If we reduce the problem to the most simple construct of evolution - reproduction - a logical solution based upon the lifestyle of Coxoplectoptera can be formed. Scientists believe that this creature lived, partially, in water as an ambush predator. Rivers, ponds and lakes would have been its main habitat. So why did it need wings? Let us assume for the moment that winged insects evolved in a place such as the Rhynie Chert.

The pools would have been inhabited by predatory trigonomotarbids - not a problem if you were also a large predator. The problem comes with reproduction. The actual copulation is very quick, there is still no threat from an ambush attack. However if the fertilised eggs are left alone in a pool of dangerous predators, they are unlikely to survive.
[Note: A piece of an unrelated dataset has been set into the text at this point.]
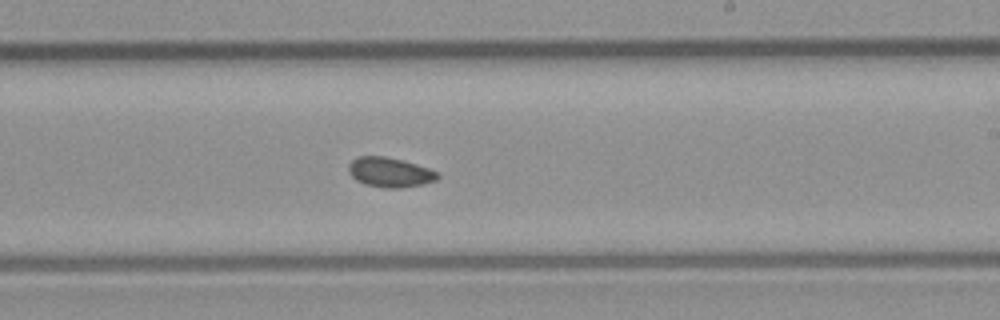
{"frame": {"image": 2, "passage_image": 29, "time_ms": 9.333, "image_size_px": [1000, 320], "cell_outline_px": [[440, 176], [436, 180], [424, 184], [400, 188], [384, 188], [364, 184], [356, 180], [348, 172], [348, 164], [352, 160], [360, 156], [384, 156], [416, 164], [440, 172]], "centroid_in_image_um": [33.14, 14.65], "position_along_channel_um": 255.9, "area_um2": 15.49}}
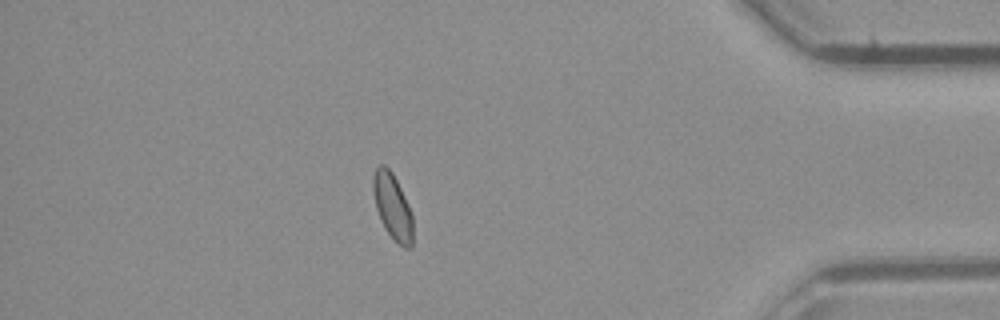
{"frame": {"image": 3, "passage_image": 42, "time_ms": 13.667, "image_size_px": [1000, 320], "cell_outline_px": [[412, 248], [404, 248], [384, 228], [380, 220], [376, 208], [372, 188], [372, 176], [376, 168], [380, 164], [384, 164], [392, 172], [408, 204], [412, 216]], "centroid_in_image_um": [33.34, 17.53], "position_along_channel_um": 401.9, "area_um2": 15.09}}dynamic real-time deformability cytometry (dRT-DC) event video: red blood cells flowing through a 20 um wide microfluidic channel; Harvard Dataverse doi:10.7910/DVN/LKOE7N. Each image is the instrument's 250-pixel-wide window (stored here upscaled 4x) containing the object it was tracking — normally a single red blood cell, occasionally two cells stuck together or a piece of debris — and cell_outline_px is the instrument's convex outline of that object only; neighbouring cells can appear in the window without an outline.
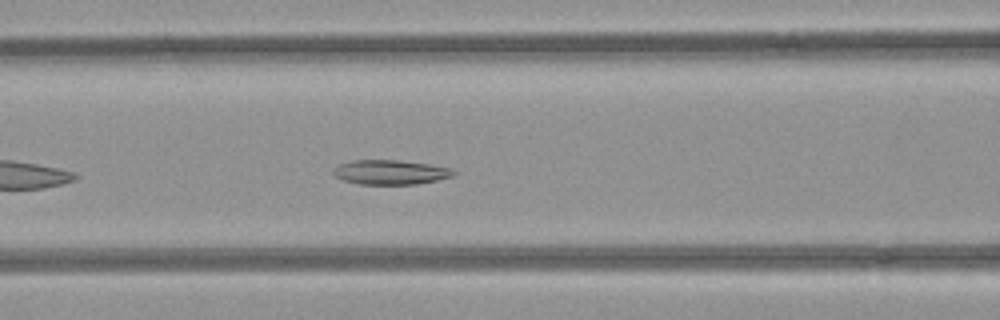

However if you can fly away from the danger and deposit the eggs on a leaf or rock, then they are far more likely to survive - the prime objective in evolution. Scientists think that Coxoplectoptera would have had a lifestyle similar to the Rhynie Chert model. This combined with its morphological characteristics, has given palaeontologists a great new insight into the origin and evolution of the beautiful and diverse arthropod group that are the insects.